» EXTRACT PROVIDED
○ ○ ○ ○ ○ ○ ○
Mark Levin Discusses the Electoral College (Plus: WaPo)

Here is a portion of the article by ALLEN GUELZO and JAMES HULME Mark Levin was reading from:

…After last week’s results, we’re hearing a litany of complaints: the electoral college is undemocratic, the electoral college is unnecessary, the electoral college was invented to protect slavery — and the demand to push it down the memory hole.

All of which is strange because the electoral college is at the core of our system of federalism. The Founders who sat in the 1787 Constitutional Convention lavished an extraordinary amount of argument on the electoral college, and it was by no means one-sided. The great Pennsylvania jurist James Wilson believed that “if we are to establish a national Government,” the president should be chosen by a direct, national vote of the people. But wise old Roger Sherman of Connecticut replied that the president ought to be elected by Congress, since he feared that direct election of presidents by the people would lead to the creation of a monarchy. “An independence of the Executive [from] the supreme Legislature, was in his opinion the very essence of tyranny if there was any such thing.” Sherman was not trying to undermine the popular will, but to keep it from being distorted by a president who mistook popular election as a mandate for dictatorship.

Quarrels like this flared all through the convention, until, at almost the last minute, James Madison “took out a Pen and Paper, and sketched out a mode of Electing the President” by a “college” of “Electors … chosen by those of the people in each State, who shall have the Qualifications requisite.”

The Founders also designed the operation of the electoral college with unusual care. The portion of Article 2, Section 1, describing the electoral college is longer and descends to more detail than any other single issue the Constitution addresses. More than the federal judiciary — more than the war powers — more than taxation and representation. It prescribes in precise detail how “Each State shall appoint … a Number of Electors, equal to the whole Number of Senators and Representatives to which the State may be entitled in the Congress”; how these electors “shall vote by Ballot” for a president and vice president; how they “shall sign and certify, and transmit sealed to the Seat of the Government of the United States, directed to the President of the Senate” the results of their balloting; how a tie vote must be resolved; what schedule the balloting should follow; and on and on.

Above all, the electoral college had nothing to do with slavery. Some historians have branded the electoral college this way because each state’s electoral votes are based on that “whole Number of Senators and Representatives” from each State, and in 1787 the number of those representatives was calculated on the basis of the infamous 3/5ths clause. But the electoral college merely reflected the numbers, not any bias about slavery (and in any case, the 3/5ths clause was not quite as proslavery a compromise as it seems, since Southern slaveholders wanted their slaves counted as 5/5ths for determining representation in Congress, and had to settle for a whittled-down fraction). As much as the abolitionists before the Civil War liked to talk about the “proslavery Constitution,” this was more of a rhetorical posture than a serious historical argument. And the simple fact remains, from the record of the Constitutional Convention’s proceedings (James Madison’s famous Notes), that the discussions of the electoral college and the method of electing a president never occur in the context of any of the convention’s two climactic debates over slavery.
○ ○ ○ ○ ○ ○ ○
» STORED RECORDS
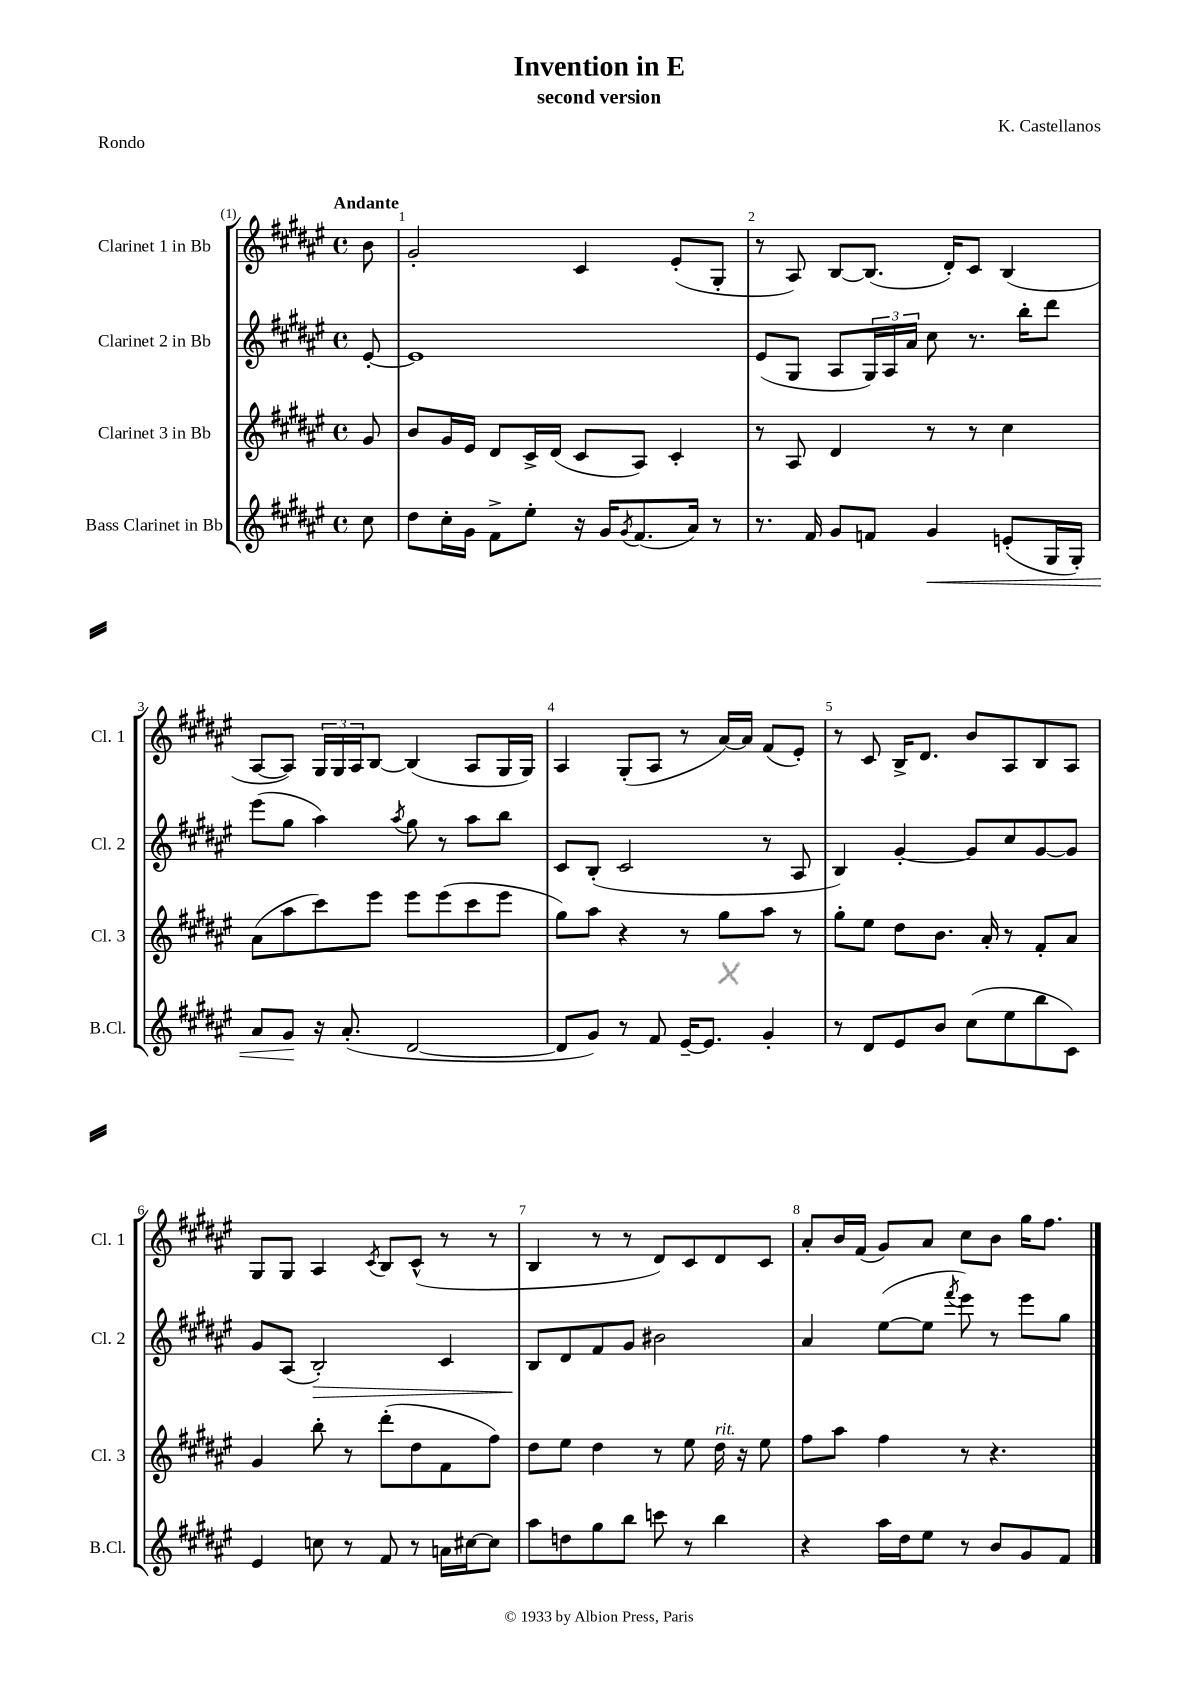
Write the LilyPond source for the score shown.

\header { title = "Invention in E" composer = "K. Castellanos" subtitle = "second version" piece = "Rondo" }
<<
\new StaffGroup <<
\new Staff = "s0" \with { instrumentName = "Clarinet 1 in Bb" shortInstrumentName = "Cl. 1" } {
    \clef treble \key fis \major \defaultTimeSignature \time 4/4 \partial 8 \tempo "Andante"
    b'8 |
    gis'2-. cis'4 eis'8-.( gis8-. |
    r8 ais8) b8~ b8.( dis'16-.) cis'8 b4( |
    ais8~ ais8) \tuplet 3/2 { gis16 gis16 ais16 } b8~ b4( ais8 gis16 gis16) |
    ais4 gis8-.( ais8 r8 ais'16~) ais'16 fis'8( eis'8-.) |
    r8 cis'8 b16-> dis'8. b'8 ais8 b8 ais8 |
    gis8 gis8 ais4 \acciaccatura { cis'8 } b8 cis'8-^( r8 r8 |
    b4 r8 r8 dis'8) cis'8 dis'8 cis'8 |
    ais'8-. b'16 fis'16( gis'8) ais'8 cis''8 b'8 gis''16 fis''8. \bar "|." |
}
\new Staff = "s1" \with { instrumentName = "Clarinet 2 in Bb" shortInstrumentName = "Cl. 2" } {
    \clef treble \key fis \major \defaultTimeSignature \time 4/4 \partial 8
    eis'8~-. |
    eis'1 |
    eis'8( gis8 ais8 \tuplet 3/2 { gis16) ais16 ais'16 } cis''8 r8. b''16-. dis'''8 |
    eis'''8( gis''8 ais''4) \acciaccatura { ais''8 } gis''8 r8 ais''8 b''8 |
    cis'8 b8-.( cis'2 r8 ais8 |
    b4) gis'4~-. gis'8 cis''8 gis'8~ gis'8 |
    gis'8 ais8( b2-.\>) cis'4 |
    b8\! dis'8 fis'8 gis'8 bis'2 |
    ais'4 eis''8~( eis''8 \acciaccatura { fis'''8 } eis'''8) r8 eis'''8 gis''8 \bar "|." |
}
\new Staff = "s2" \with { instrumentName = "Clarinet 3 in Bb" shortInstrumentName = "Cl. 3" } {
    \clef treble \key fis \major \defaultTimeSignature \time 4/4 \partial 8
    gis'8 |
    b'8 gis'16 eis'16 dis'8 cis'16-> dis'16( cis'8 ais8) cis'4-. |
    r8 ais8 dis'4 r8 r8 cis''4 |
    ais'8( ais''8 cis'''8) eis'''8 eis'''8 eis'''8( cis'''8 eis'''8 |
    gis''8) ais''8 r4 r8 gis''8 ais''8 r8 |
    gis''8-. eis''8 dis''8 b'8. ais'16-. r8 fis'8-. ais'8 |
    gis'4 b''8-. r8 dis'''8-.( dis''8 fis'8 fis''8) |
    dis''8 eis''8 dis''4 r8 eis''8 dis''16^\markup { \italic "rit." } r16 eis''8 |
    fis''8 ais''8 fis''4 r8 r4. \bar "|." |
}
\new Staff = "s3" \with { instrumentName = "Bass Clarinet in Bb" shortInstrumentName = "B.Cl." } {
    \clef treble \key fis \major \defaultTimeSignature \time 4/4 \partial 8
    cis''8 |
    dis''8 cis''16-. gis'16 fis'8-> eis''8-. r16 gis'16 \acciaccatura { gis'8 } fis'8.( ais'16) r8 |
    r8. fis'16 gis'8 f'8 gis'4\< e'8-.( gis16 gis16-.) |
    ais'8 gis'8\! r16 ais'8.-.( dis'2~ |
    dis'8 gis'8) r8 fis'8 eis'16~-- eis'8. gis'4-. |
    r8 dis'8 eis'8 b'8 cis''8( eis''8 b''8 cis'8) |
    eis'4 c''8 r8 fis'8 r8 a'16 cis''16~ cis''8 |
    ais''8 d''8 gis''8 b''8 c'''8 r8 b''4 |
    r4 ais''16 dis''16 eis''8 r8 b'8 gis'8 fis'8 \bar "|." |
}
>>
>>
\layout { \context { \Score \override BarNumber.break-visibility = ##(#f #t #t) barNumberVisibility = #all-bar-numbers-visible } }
○ ○ ○ ○ ○ ○ ○
» STATED GOAL A
Using the electoral college article, answer these on separate lines:
(i) What state was Roger Sherman from?
(ii) In what year did the Constitutional Convention meet?
(iii) What fraction did Southern slaveholders want their slaves counted as for determining representation in Congress?
» STATED GOAL B
Reproduce the stretch of the electoral college article from "Here is a portion" through "the memory hole.".

» SOLUTION A
(i) Connecticut
(ii) 1787
(iii) 5/5ths

» SOLUTION B
Here is a portion of the article by ALLEN GUELZO and JAMES HULME Mark Levin was reading from:

…After last week’s results, we’re hearing a litany of complaints: the electoral college is undemocratic, the electoral college is unnecessary, the electoral college was invented to protect slavery — and the demand to push it down the memory hole.